## Exercise aim
Say how many lines in the following entries include "Valley", and add nothing else.

Collected data:
%%

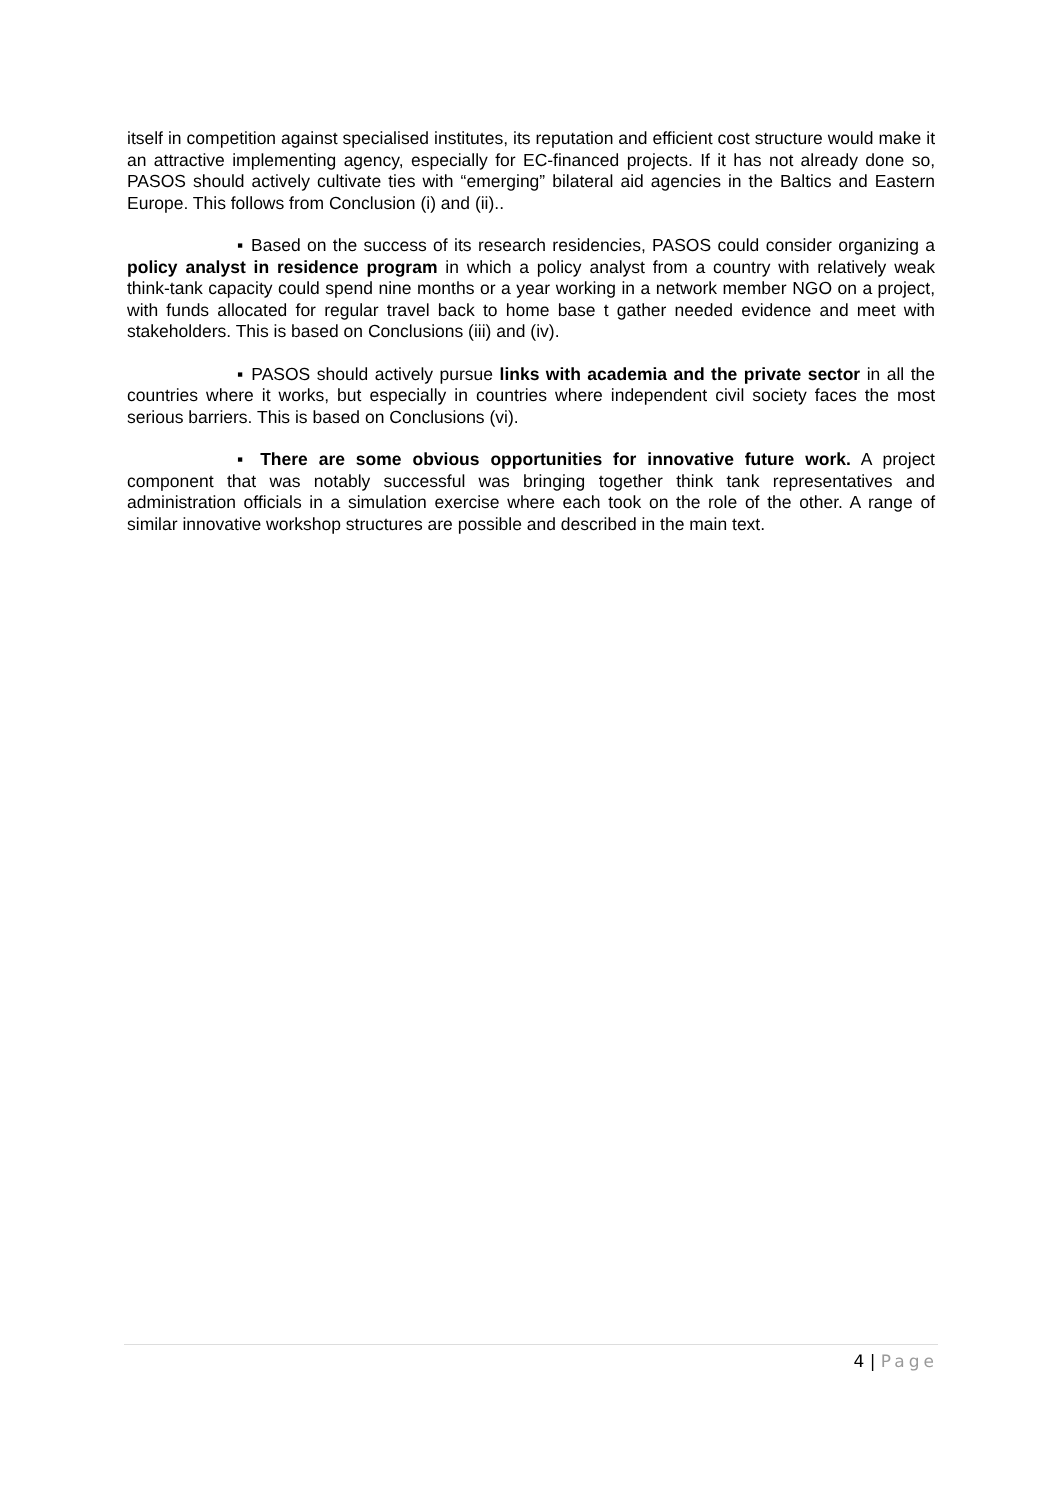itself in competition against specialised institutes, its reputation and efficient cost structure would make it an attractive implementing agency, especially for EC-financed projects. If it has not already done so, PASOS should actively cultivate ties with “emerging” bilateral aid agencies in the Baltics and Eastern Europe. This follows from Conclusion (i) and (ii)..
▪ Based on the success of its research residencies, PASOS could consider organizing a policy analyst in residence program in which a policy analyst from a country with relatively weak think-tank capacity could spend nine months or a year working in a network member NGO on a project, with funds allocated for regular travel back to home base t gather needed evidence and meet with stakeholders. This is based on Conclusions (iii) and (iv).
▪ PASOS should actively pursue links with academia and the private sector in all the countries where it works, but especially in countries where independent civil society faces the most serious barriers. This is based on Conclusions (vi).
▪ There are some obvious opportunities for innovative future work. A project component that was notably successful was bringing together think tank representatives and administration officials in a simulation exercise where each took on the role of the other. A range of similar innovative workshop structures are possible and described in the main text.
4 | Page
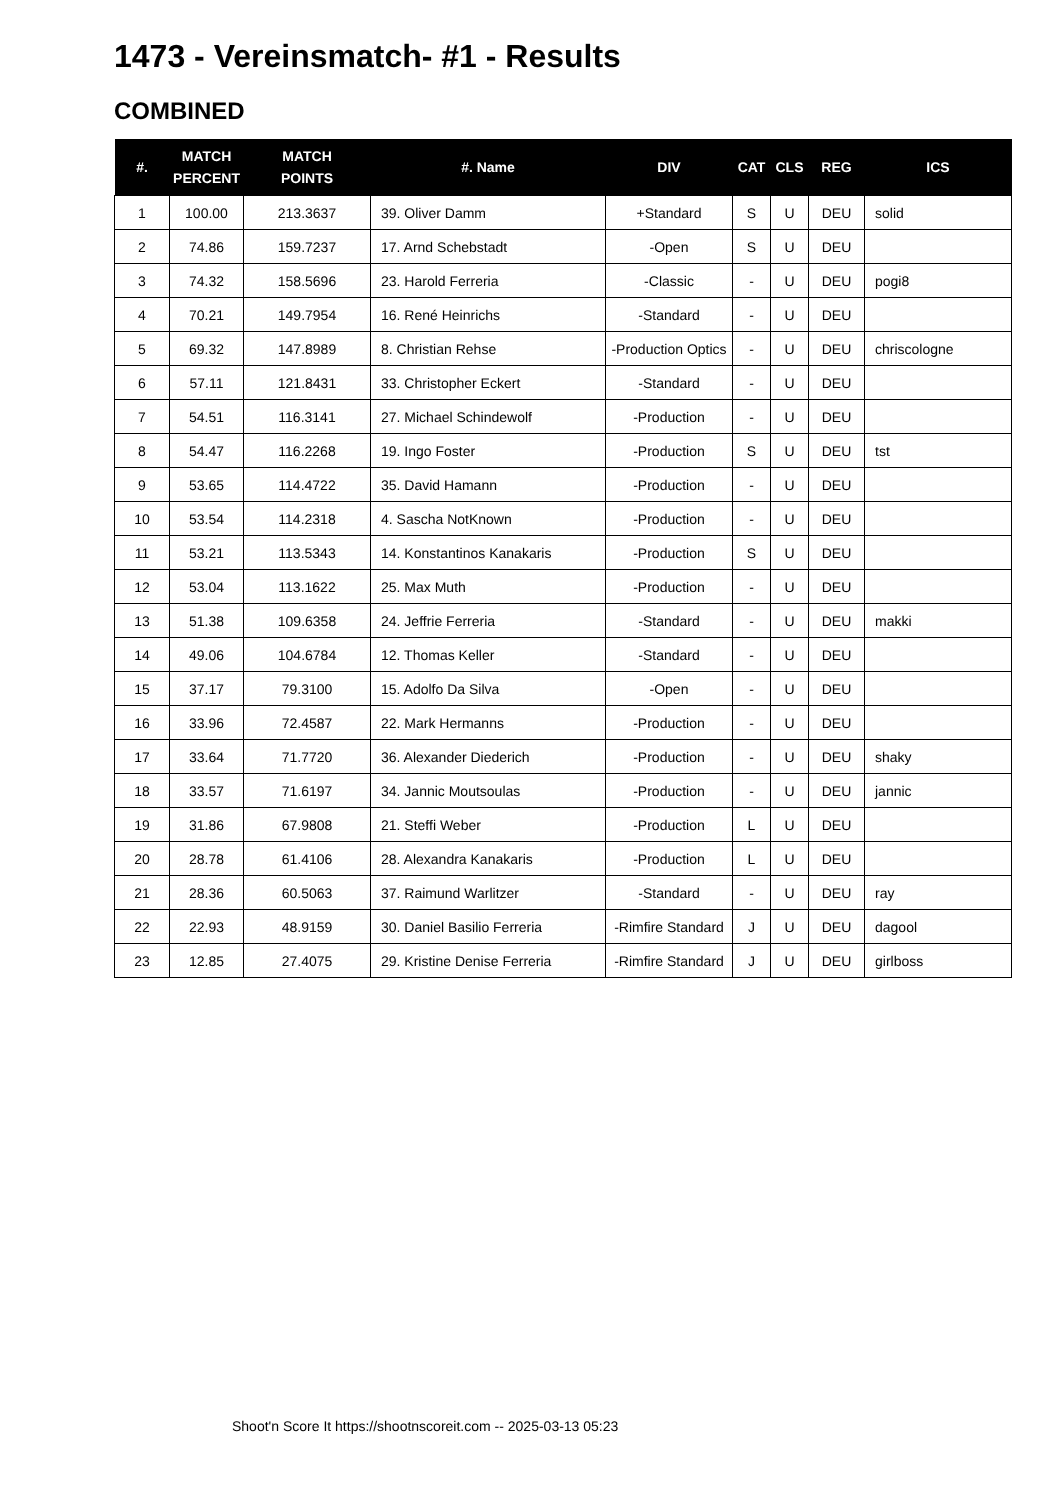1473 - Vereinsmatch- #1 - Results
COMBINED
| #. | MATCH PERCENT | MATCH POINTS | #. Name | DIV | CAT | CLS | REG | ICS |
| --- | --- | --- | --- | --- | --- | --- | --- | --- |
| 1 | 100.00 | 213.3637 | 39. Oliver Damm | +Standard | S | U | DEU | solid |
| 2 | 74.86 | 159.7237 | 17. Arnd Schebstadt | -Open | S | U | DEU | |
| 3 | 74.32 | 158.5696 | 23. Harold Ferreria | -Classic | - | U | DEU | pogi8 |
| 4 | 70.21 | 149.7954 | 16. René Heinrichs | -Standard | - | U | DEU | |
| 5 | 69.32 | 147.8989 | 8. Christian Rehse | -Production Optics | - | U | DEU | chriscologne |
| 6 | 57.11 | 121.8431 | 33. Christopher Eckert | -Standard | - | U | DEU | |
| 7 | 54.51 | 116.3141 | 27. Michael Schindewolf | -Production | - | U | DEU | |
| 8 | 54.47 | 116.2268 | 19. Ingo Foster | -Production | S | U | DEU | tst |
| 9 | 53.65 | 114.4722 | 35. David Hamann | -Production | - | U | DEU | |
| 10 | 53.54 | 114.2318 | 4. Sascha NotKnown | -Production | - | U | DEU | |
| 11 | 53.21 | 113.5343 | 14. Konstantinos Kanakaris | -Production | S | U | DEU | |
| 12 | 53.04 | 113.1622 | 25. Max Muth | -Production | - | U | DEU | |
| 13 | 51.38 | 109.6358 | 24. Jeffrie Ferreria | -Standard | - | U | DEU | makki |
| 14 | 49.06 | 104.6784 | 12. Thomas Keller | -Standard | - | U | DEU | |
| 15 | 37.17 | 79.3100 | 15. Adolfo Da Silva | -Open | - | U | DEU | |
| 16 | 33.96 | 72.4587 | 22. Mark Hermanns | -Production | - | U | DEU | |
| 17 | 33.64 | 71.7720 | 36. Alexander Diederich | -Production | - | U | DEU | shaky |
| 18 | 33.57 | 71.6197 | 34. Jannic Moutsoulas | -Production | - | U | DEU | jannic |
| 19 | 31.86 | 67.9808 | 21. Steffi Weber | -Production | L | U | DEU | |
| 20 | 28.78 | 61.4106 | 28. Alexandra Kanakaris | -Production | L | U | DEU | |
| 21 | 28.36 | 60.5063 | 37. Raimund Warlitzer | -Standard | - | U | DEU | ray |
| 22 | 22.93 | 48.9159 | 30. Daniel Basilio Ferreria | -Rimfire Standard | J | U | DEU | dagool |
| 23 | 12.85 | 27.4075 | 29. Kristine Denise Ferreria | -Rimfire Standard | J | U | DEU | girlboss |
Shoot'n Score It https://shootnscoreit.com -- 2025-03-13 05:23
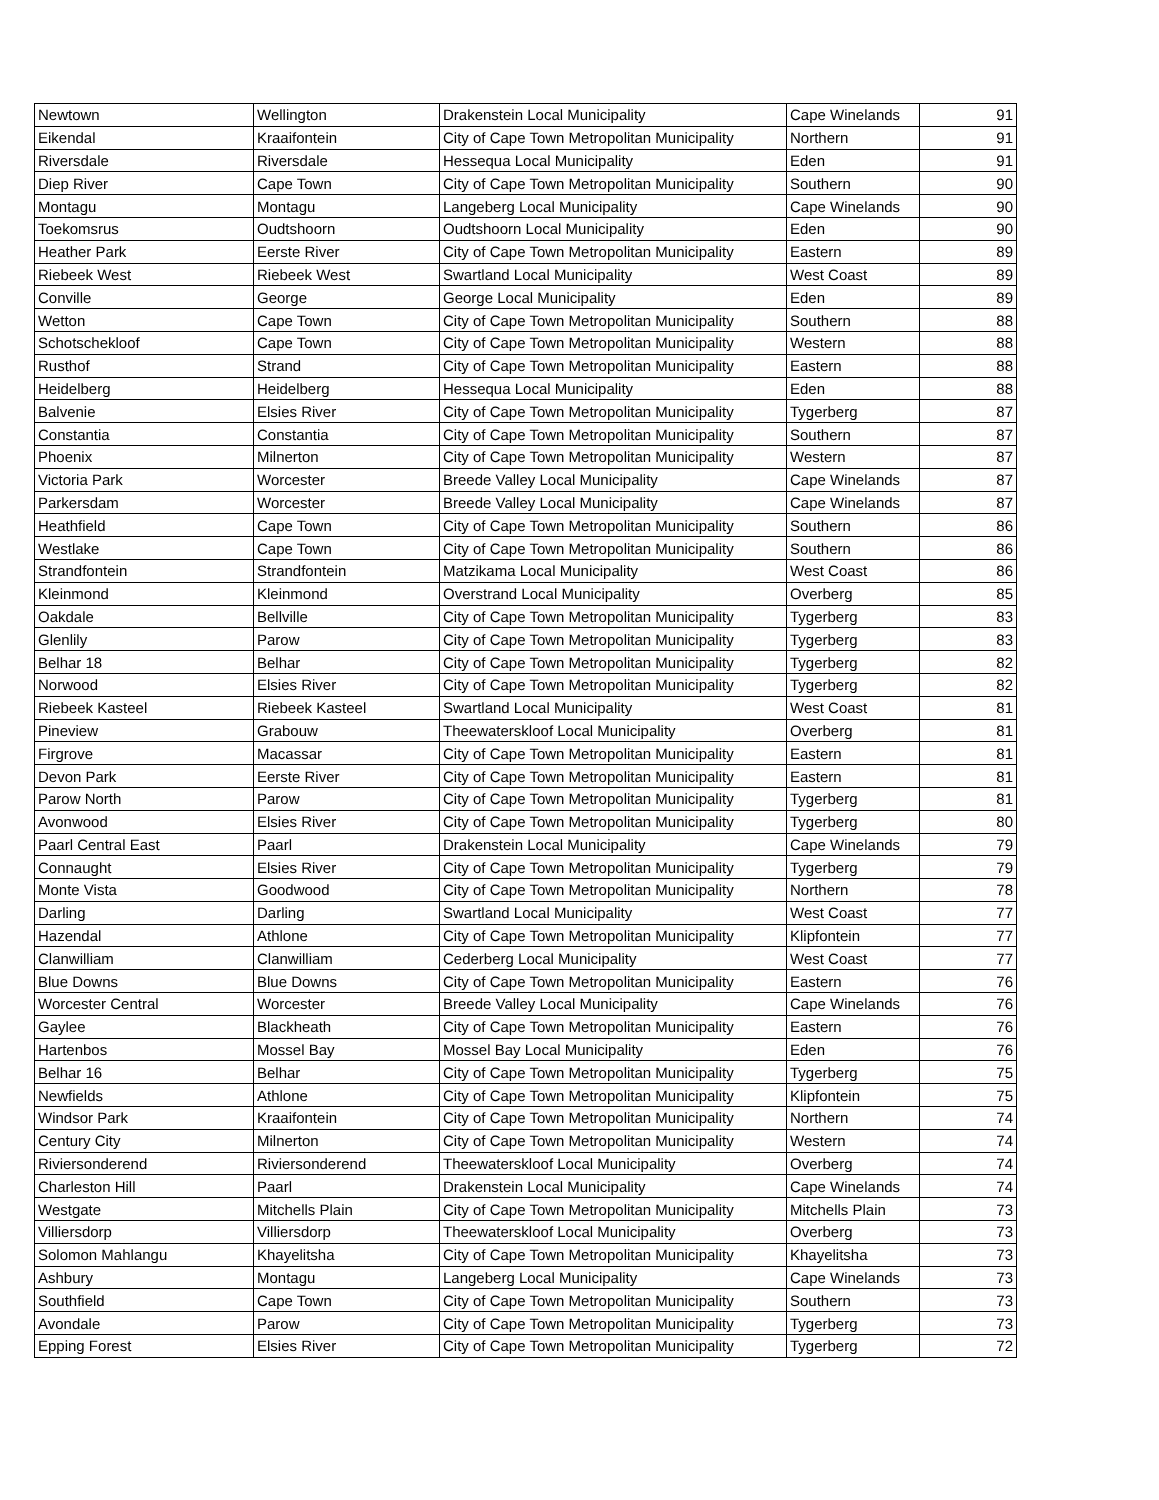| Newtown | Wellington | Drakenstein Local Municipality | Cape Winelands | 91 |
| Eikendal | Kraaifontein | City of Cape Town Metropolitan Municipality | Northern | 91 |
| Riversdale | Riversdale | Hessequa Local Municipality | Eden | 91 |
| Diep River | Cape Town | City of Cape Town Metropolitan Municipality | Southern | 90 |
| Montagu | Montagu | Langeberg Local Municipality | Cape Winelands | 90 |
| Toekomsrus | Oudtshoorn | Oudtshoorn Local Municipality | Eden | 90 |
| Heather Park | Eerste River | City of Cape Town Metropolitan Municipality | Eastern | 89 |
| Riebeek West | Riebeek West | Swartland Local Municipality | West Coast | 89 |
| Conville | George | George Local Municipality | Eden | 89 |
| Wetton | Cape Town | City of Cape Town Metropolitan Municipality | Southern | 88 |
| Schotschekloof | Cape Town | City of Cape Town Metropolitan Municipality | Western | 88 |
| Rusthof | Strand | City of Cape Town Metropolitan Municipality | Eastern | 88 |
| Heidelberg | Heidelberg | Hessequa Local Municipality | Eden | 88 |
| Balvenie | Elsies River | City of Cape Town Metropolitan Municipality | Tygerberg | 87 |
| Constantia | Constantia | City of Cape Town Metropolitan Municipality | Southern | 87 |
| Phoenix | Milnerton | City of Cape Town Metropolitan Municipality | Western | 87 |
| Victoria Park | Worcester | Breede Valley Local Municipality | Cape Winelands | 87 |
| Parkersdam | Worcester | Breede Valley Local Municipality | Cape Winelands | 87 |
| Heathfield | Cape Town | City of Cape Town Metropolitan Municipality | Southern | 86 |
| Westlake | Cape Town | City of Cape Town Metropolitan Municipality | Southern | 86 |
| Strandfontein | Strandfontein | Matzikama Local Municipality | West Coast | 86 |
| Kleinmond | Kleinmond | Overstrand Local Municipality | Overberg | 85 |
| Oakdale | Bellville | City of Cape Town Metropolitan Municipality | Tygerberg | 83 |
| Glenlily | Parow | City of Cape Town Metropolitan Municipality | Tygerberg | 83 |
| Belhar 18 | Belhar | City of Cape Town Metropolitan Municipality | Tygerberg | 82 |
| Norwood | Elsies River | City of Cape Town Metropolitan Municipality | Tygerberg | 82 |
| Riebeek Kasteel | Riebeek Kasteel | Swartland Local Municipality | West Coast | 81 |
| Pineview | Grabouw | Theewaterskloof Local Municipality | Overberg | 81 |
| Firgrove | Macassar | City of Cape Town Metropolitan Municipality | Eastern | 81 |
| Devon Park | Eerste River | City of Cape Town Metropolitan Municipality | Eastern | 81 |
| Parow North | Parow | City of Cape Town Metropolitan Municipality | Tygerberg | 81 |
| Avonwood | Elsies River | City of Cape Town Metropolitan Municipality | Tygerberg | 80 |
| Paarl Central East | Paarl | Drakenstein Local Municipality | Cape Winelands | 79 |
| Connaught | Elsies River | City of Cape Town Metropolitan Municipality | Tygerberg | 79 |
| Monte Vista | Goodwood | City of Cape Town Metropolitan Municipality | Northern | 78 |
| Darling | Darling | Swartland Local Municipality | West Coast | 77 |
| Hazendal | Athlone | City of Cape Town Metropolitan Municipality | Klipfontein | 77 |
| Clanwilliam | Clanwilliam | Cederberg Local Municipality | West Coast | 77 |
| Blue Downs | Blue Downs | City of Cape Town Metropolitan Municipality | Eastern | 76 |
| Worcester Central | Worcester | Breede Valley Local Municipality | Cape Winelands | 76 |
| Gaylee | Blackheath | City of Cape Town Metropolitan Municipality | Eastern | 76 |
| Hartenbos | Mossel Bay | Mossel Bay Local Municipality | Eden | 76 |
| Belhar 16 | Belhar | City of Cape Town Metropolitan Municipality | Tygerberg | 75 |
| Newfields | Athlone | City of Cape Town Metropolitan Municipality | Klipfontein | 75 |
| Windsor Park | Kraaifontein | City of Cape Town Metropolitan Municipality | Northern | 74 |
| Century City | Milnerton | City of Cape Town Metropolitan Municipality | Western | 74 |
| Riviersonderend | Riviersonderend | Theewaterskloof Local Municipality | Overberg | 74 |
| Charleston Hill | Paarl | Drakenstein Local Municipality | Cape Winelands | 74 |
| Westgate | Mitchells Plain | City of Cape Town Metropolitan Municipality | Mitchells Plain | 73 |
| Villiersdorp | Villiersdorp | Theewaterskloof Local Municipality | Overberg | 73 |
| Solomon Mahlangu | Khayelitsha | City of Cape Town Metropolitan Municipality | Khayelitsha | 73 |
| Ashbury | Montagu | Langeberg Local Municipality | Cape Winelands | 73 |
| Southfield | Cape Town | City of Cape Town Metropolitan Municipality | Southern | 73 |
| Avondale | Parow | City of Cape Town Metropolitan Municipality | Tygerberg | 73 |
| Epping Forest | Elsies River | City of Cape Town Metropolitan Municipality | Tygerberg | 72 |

%%

## Solution for this exercise
3